Zeb Larson reviews Nailbiter #13…
“I’M IN LOVE WITH A SERIAL KILLER!”
I’m beginning to feel like a broken record when I write about this comic, because I’ve had the same complaint for the last four or five months. Nailbiter is just dancing around a plot reveal, postponing it for as long as possible even though the plot was set up to give us this twist at least two months ago. Rather than learning anything new, we get more of the same in this issue. I guess I have something new to complain about though, as the end of the issue is so wildly silly and out of left field that you can’t take it seriously. I will be discussing spoilers in this review, so consider yourself forewarned.
This issue is intercut with flashbacks to Warren and Crane’s childhood and early relationship. While Crane was attracted to him early on, his growing dark fascinations eventually pushed her way. In the present, the mob at Crane’s house is dispersed with surprising ease by Warren putting on his psychotic Bugs Bunny act, and the three of them make a break for the tunnels. Warren refuses to reveal what’s significant about them though, and he manages to give them the slip. He heads back to the hospital to see Carroll, where Fairgold is waiting for him. Fairgold admits he can’t understand Warren, and in an effort to do so he bites into Carroll’s arm stump.
Ok, what the hell was that? That ending scene destroys much of the interesting character development with Fairgold by almost immediately reducing him to another Buckaroo wacko. There was some good dramatic material there: a man whose son has been killed and whose wife has lost her grip on reality. He may not be the good guy, but he’s certainly somebody you can sympathize with. Instead of keeping him around as a believable foil for Crane, now he’s just been reduced to another insane product of the town.

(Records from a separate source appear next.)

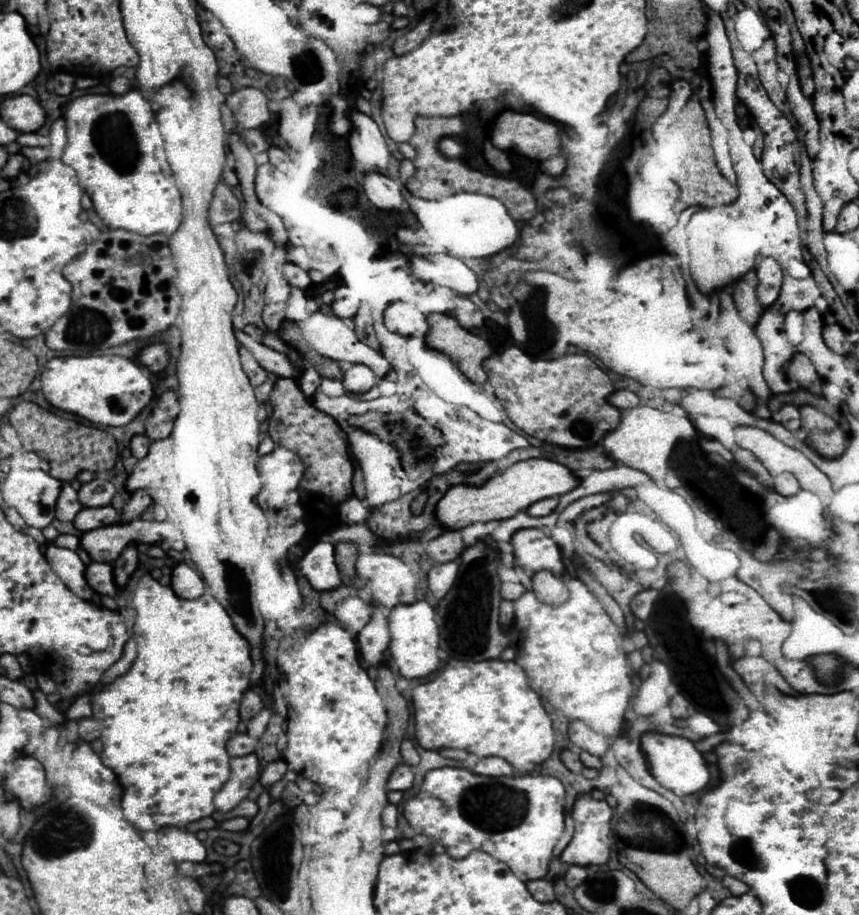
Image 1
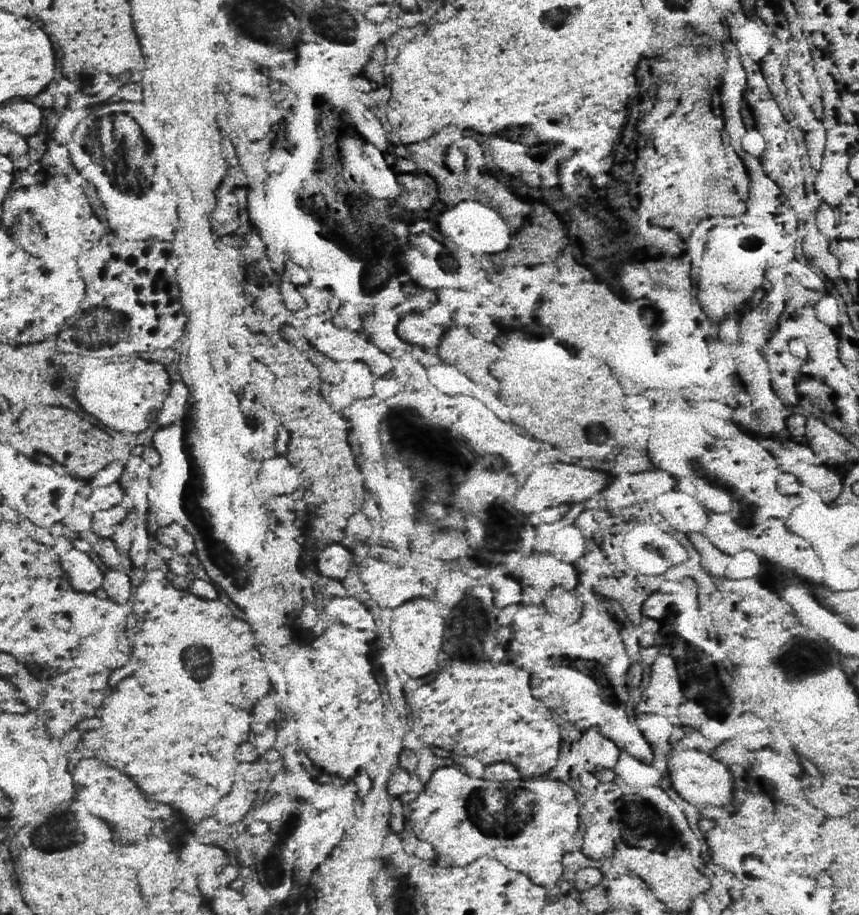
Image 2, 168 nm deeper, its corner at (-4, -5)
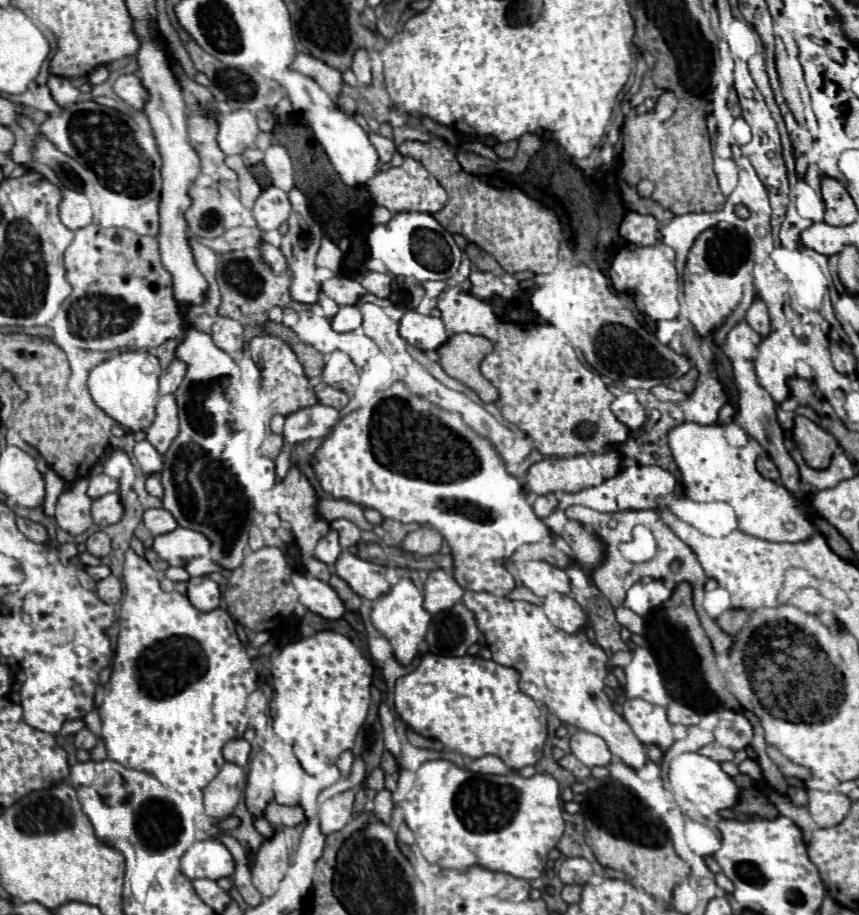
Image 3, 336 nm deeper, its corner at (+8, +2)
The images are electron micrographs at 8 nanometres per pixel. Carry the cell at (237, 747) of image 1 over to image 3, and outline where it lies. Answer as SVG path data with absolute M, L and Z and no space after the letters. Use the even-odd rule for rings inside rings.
M244 738L230 740L222 748L222 756L224 756L226 762L238 764L238 766L246 766L248 760L250 760L250 744Z

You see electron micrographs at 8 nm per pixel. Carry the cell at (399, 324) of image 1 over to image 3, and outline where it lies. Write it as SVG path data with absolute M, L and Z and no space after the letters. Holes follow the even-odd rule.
M408 310L400 320L400 336L408 340L410 346L418 350L438 350L450 338L440 318L418 314L416 310Z

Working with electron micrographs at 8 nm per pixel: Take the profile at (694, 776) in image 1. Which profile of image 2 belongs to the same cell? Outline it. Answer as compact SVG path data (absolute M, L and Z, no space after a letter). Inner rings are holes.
M688 749L678 753L672 753L670 761L668 761L668 775L670 775L670 785L674 791L678 791L678 795L696 805L696 807L712 807L712 805L724 805L730 799L730 773L728 767L722 765L718 759L710 757L706 751L700 749Z

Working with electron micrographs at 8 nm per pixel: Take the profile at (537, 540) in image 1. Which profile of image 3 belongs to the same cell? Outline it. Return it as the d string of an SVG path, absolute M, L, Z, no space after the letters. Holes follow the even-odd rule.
M532 560L518 566L518 578L526 588L530 588L538 598L544 598L548 592L570 594L570 578L566 570L550 566L548 562Z

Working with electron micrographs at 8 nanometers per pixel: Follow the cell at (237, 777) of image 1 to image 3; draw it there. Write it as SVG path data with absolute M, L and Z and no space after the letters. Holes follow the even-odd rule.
M226 762L218 776L204 788L204 812L212 818L230 816L242 796L244 782L244 770L232 762Z

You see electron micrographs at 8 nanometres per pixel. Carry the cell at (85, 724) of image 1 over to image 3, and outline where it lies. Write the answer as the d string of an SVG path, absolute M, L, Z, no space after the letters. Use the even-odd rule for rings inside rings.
M82 728L74 738L74 746L82 750L92 750L96 746L96 736L88 728Z

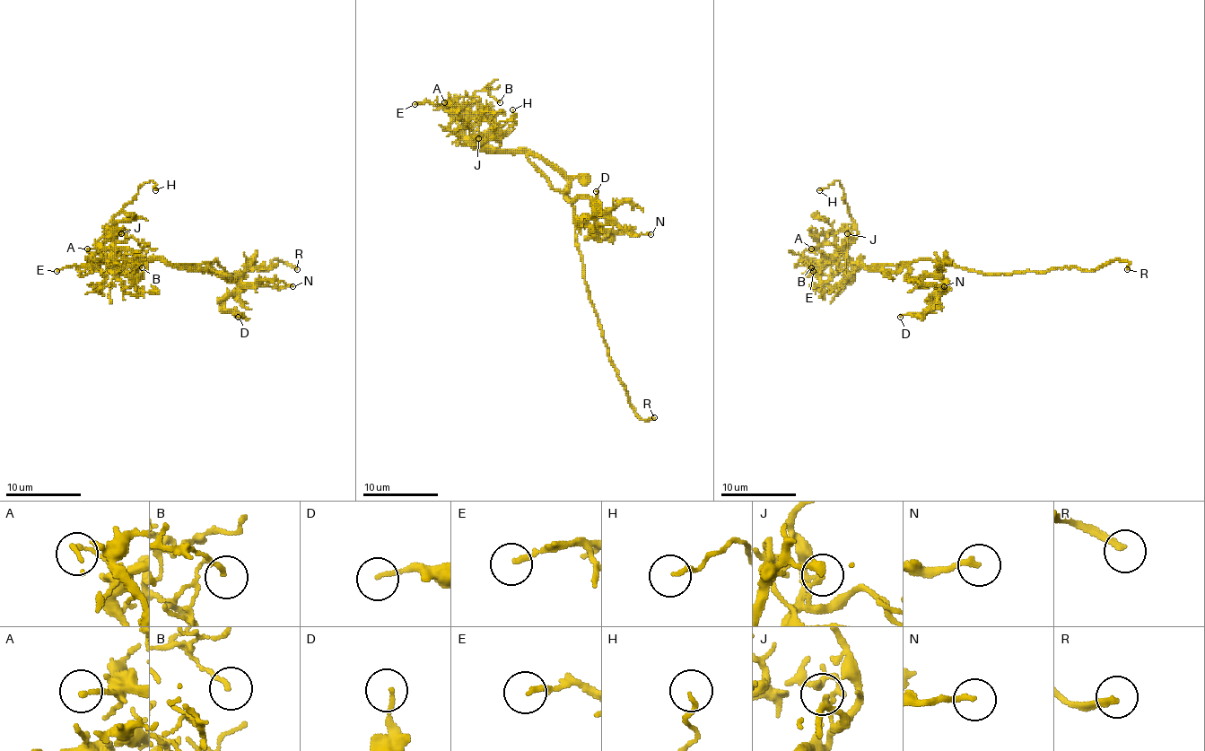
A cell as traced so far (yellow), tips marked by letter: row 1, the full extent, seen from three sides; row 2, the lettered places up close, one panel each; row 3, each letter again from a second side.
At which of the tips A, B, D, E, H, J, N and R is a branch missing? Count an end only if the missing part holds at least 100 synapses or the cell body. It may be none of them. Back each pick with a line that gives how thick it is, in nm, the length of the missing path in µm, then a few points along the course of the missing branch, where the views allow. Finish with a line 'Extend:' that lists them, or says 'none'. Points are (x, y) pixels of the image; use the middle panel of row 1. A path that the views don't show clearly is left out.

And his descent into madness is even less believable because we’ve seen no evidence of it up until now. This comic can’t have Finch and Crane as the only sane people, because that doesn’t give us many other people to invest in.
Then of course there’s my all too familiar complaint that the plot is basically going nowhere. At one point Finch turns on Warren and tells him that “You said you’d tell us what you know, and so far all we’ve been getting is more of your bullshit.” Unfortunately, that statement could apply to this comic as well. There’s nothing wrong with pacing a book for a slow burn, but to do that you shouldn’t dangle the information just in front of the reader the whole time. Yet that’s what we’ve had for several consecutive issues now, and it looks as though it’s going to keep going on.
This is a book with a lot of charm and character, balancing the witty writing and humor along the dark plot. Yet it runs the risk of making Warren into Bugs Bunny by making him be funny all the time, and it’s starting to feel though that’s the chief distraction from the plot going nowhere. Much as in real-life, it’s hard to coast by forever on zingers without eventually wanting something more. I want this book to pick up, I really do. It’s just been a while since that happened.